Legend of Zelda: Ocarina of Time. I got up to that part where you're seeking some idiot princess while inside a whale. I had to carry the chick out like the idiotic baggage she was through some platforming all while being surrounded by unkillable enemies.
EVE Online. I understand there are people who enjoy this game. These people are freaks. Possibly spies from invading nations who are trying to bring about the downfall of western civilization. A lot of games require some getting used to but Eve must have the most unintuitive user interface. Either that Or I encountered the worst bug in the history of games. My first mission was to pick up stupid box at station A and take it to station B. So the pizza delivery mission. For the love of christ's not-quite-a-virgin mother, I could not get that stupid box onto my ship. Nothing I did worked. Nothing. Eventually I got the box to disappear for the station somehow and appear in my inventory, somehow. So I figured I must have finally got it to work, flew all the way to station B and I didn't have it anymore. So I went back to station A, opened fire, got blown to tiny bits and uninstalled the broken game
Grand Theft Auto III. To be honest, I don't even know where I gave up on this thing. I do know I disliked the missions because they were unreasonable and just sandbox playing got boring because I either did not complete enough missions to be able to fence stolen cars or what, but I was bored, and I can be bored on my own. If I could have run a stolen car business, as it were, by just jacking cars and selling them to a chop shop, I would have had a better time with it. But I wasn't going to do any more missions to get there.

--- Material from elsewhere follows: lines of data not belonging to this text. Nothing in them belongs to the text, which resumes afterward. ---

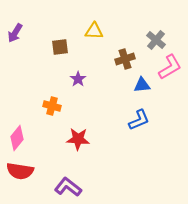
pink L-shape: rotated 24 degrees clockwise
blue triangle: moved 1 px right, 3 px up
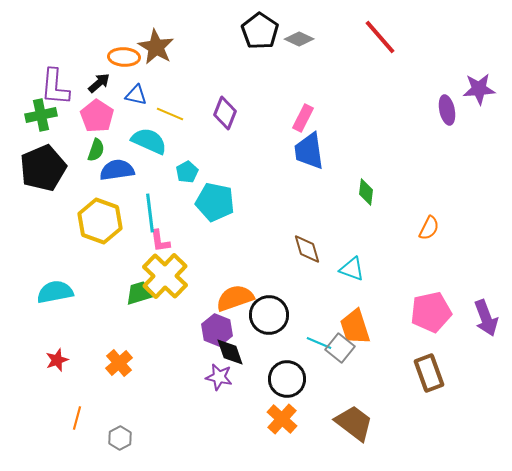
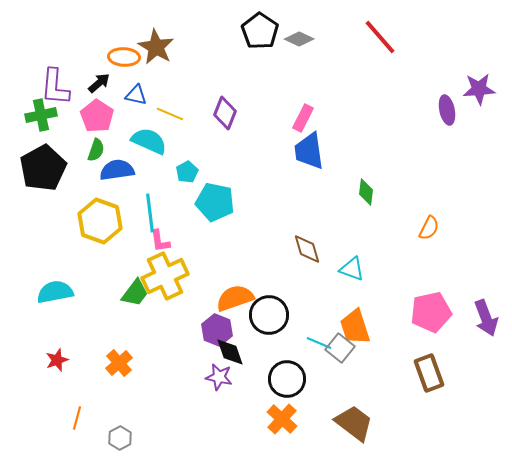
black pentagon at (43, 168): rotated 6 degrees counterclockwise
yellow cross at (165, 276): rotated 21 degrees clockwise
green trapezoid at (140, 293): moved 5 px left; rotated 144 degrees clockwise
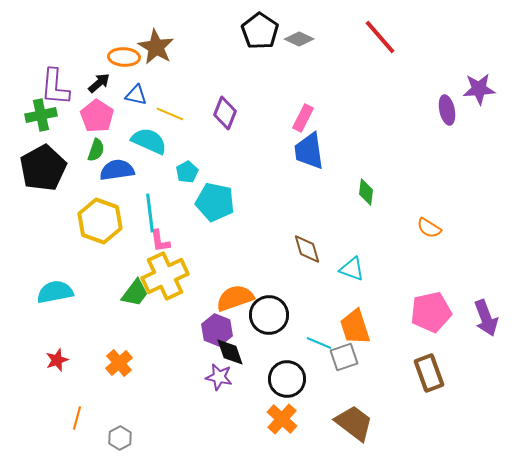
orange semicircle at (429, 228): rotated 95 degrees clockwise
gray square at (340, 348): moved 4 px right, 9 px down; rotated 32 degrees clockwise
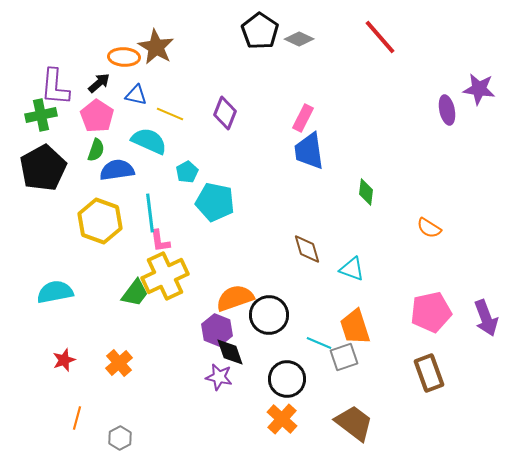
purple star at (479, 89): rotated 12 degrees clockwise
red star at (57, 360): moved 7 px right
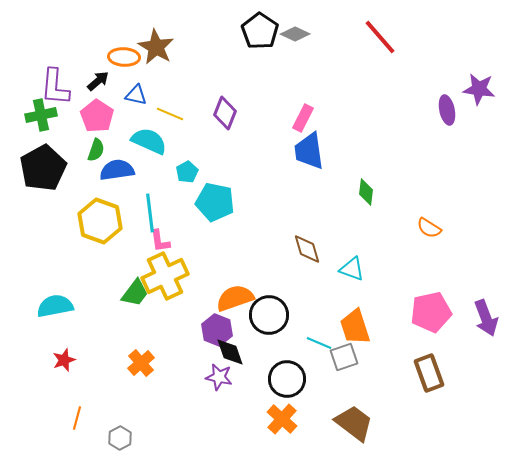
gray diamond at (299, 39): moved 4 px left, 5 px up
black arrow at (99, 83): moved 1 px left, 2 px up
cyan semicircle at (55, 292): moved 14 px down
orange cross at (119, 363): moved 22 px right
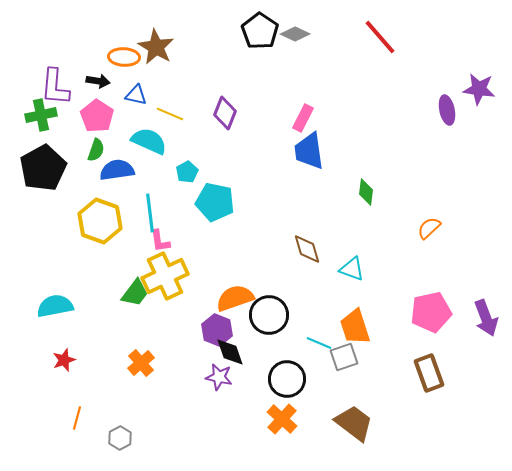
black arrow at (98, 81): rotated 50 degrees clockwise
orange semicircle at (429, 228): rotated 105 degrees clockwise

Dungeon Keeper 2 and Fallout. I have absolutely no patience anymore. It's weird because I used to be really, really patient. But not anymore. I played Dungeon Keeper 2 for less time than it took the game to boot. I started it up, clicked on something. Nothing happened, got bored, uninstalled. Fallout, i realize my mistake now because it's one of those turn-based combat things that requires you to click "finished" or something to actually allow the combat to happen. So I sat there like an idiot waiting for the game to do something and it didn't. I got bored and uninstalled. That's not fair of me, but I'm in no hurry to give it a fair chance, either because I was so fucking bored.
Guild Wars. Once the bad guys turned the landscape all drab brown, I lost interest completely. That and having to have a party made it stupid. I kept using the AI idiots because I did not want to hook up with other players. Which is kind of what MMORPGs are about, I guess, so MMORPGs are simply not for me. Any game where I need to befriend the kind of twats who would play MMORPGs is not something I should be playing. So, I guess the same applies to City of Heroes, Dungeons & Dragons Online, Fly For Free, Perfect World, and probably some others I had tried.
Oblivion IV. Why, yes. I did just call Elder Scrolls IV: Oblivion Oblivion IV to piss you off. Did it work? I am not sure where I got fed up with this game, either. It think it was when I noticed the weapon quality and other pieces of shit I was picking up that would probably later be used to build something useful. I really, really hate having to be a kleptomaniac in RPGs. Having a RPG without an inventory screen would be great, which is probably why I liked Bioshock so much more. I picked up everything, but I didn't need to keep track of any of it. For the most part, I only cared about ammo, med kits and eve hypos anyway. I wish more games worked like this.